Puerto Rico’s embattled governor, Ricardo Rosselló, announced Sunday that he will not seek reelection in 2020 and will step down as the president of the New Progressive Party, but will serve out the remainder of his term.
The move comes as Rosselló is facing public outrage over private online chat messages leaked on July 13. The 889 pages of obscenity-laced messages show the governor and his top aides—all male—allegedly making homophobic, misogynistic, and sexist comments against opponents and critics, as well as mocking victims of Hurricane Maria.
“In spite of everything, I recognize that apologizing isn’t enough, that only my work will help restore confidence ...” Rosselló said in a resignation video posted to Facebook. “Facing that scenario, I announce to you that I will not seek re-election next year.” He added that he is looking forward to facing the impeachment process, whose initial stages have already begun.
The announcement did not appear to satisfy the growing number of Puerto Ricans calling for his immediate resignation, as a deluge of angry messages was posted in response to the governor’s Facebook video.
Hundreds of thousands of Puerto Ricans have been demonstrating outside Rosselló’s official residence in colonial Old San Juan over the past week. The protests are expected to culminate at a larger protest on a major highway leading to San Juan this Monday.
Puerto Rican celebrities, including the singer Ricky Martin and playwright Lin-Manuel Miranda, as well as Democratic presidential candidates, have all sided with protesters calling for Rosselló’s resignation.
The political unrest comes as Puerto Rico continues to struggle to recover from the devastation wrought by Hurricane Maria, which hit the island nearly two years ago. It is estimated that about 4,645 people died as a result of the hurricane.
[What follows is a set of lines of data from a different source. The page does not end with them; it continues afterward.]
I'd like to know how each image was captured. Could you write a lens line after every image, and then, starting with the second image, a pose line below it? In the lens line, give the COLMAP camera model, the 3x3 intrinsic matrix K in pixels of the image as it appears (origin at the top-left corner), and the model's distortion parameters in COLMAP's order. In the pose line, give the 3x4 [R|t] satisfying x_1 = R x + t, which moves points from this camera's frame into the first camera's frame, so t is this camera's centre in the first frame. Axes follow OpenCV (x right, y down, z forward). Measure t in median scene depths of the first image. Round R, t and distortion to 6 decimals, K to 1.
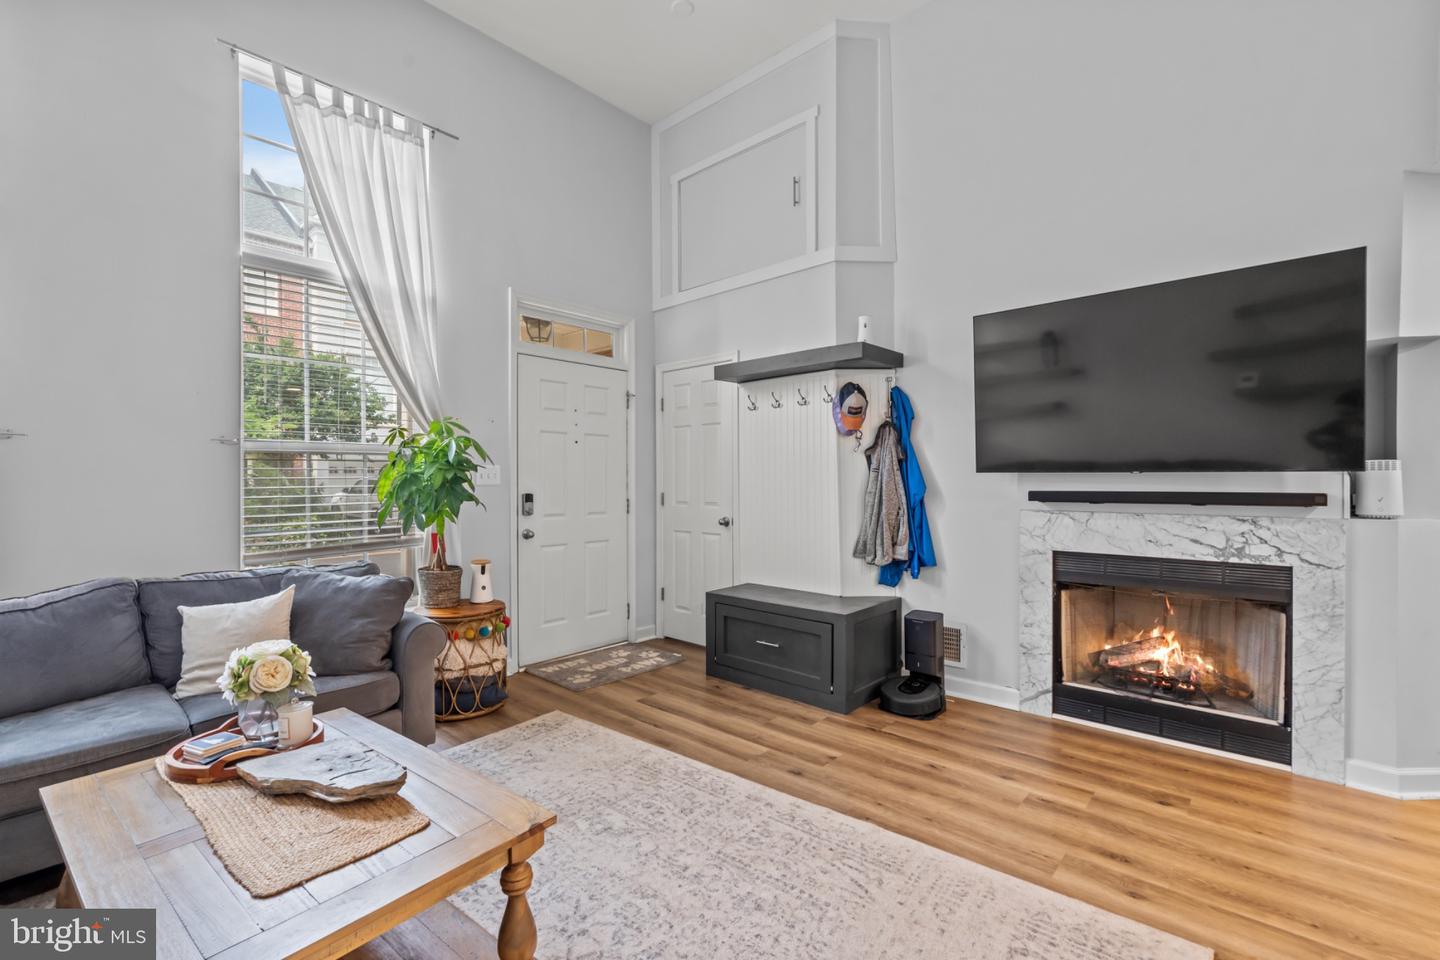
lens RADIAL K [[623.2, 0, 711.7], [0, 623.2, 480.0], [0, 0, 1]] dist [-0.001347, -0.000338]
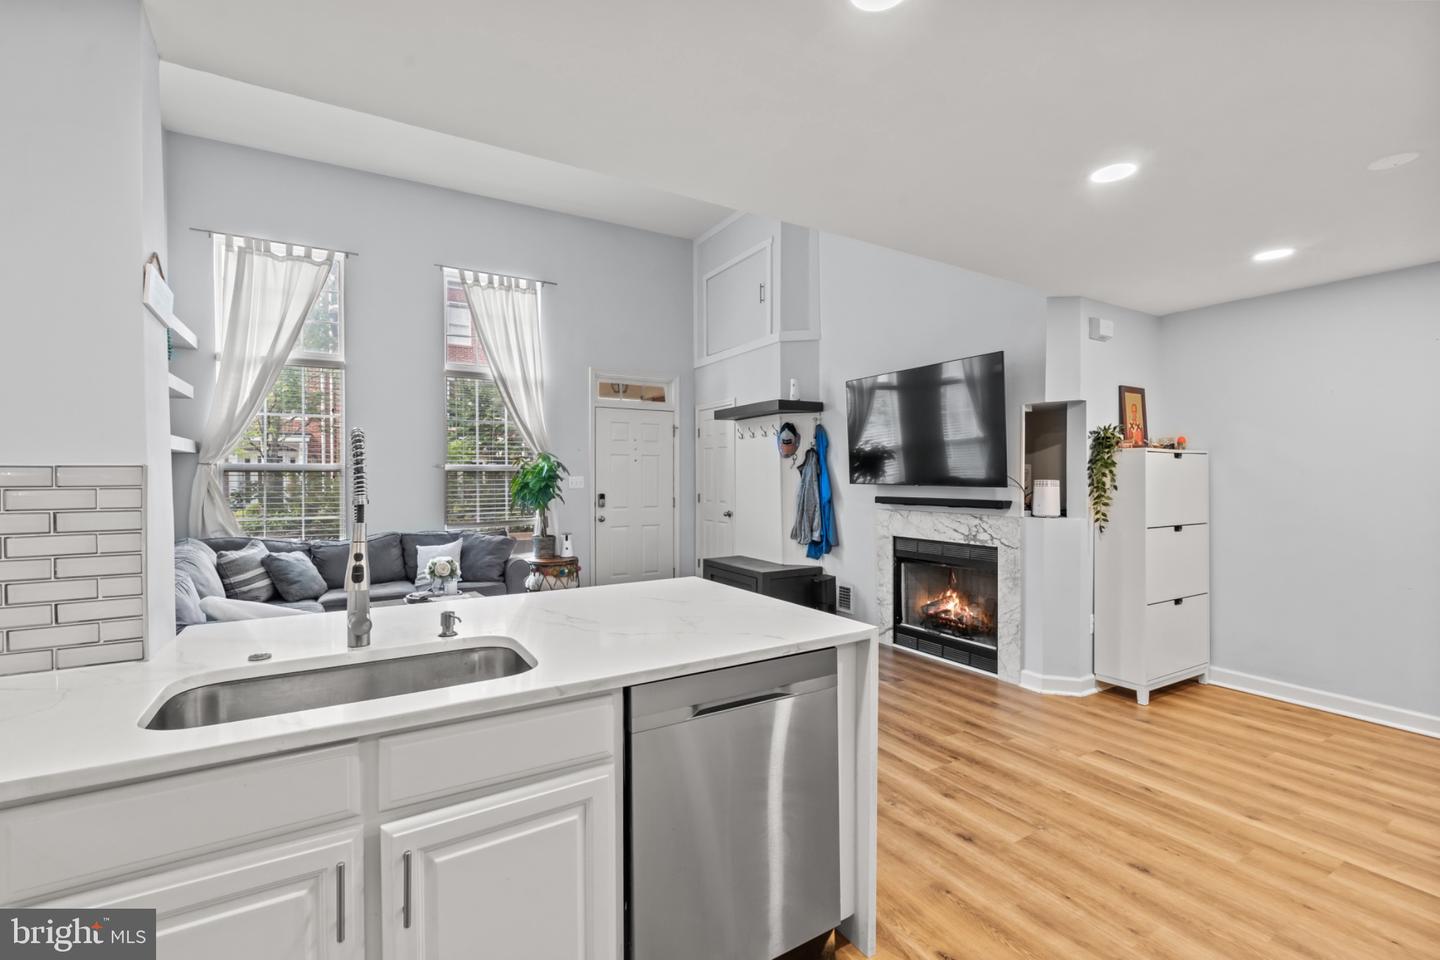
lens RADIAL K [[619.4, 0, 710.5], [0, 619.4, 482.2], [0, 0, 1]] dist [-0.001024, -0.000371]
pose [[0.955225, 0.005118, -0.295836, 0.567050], [-0.002553, 0.999956, 0.009054, -0.029190], [0.295869, -0.007893, 0.955196, -0.563707]]
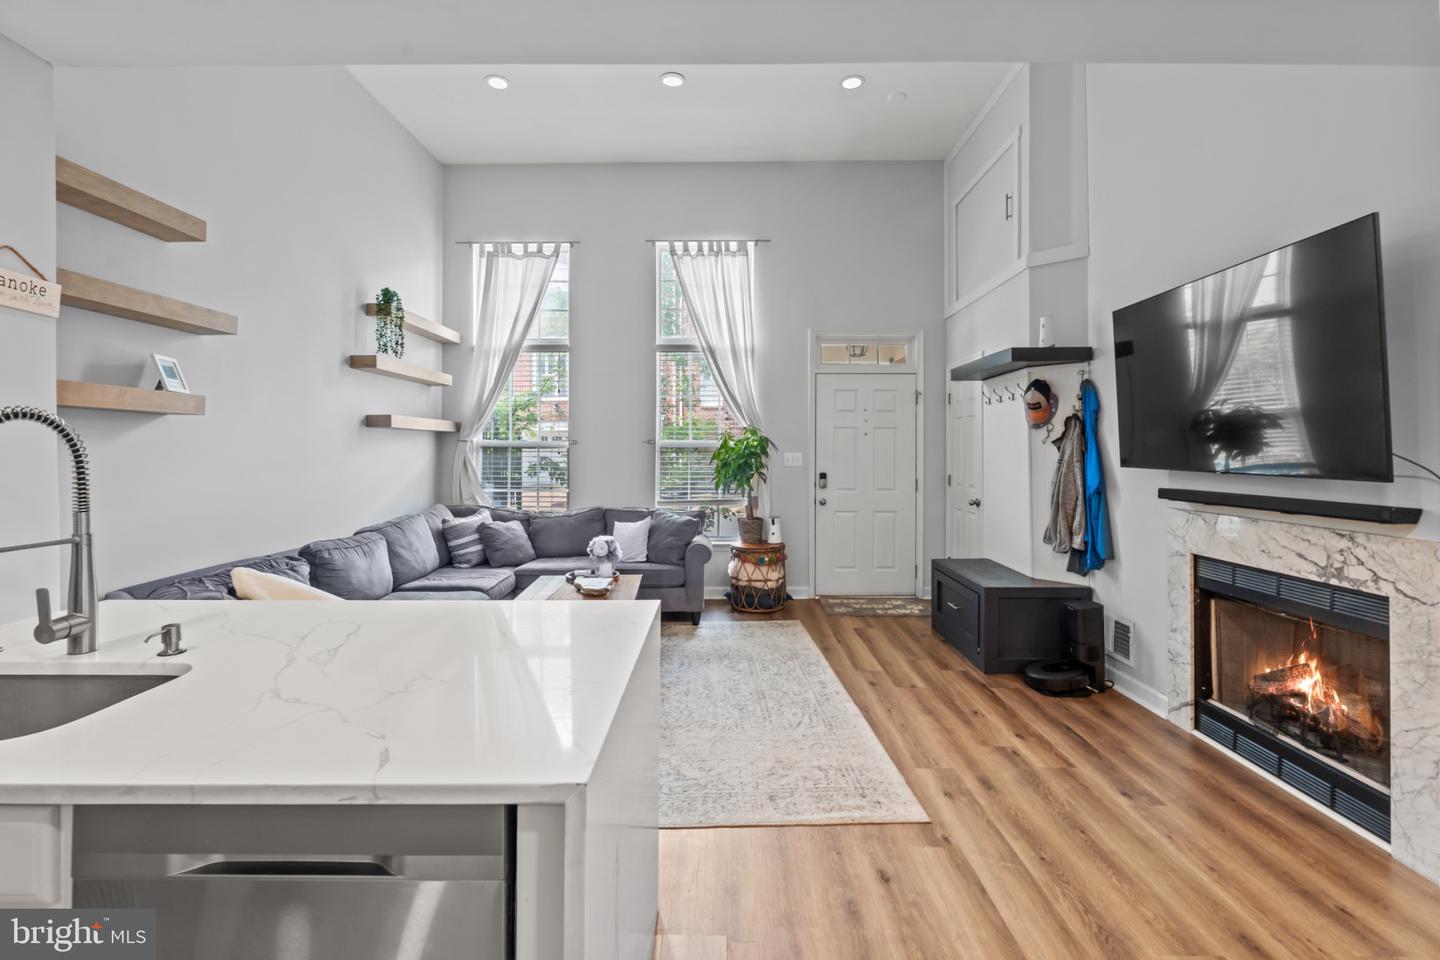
lens RADIAL K [[632.5, 0, 723.4], [0, 632.5, 447.9], [0, 0, 1]] dist [-0.000898, -0.000377]
pose [[0.670702, 0.002177, -0.741724, 0.774876], [-0.005248, 0.999985, -0.001810, -0.038361], [0.741709, 0.005106, 0.670703, -0.150731]]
Many have criticized the federal government, including FEMA and the Trump administration, for a slow and inadequate response to the natural disaster. As a U.S. territory, Puerto Rico’s 3 million American citizens do not have full representation in Congress and cannot vote for president.
FEMA has since admitted that it created a “deficit of commodities” by moving supplies from Puerto Rico to the U.S. Virgin Islands following Hurricane Irma, which affected at least nine U.S. states.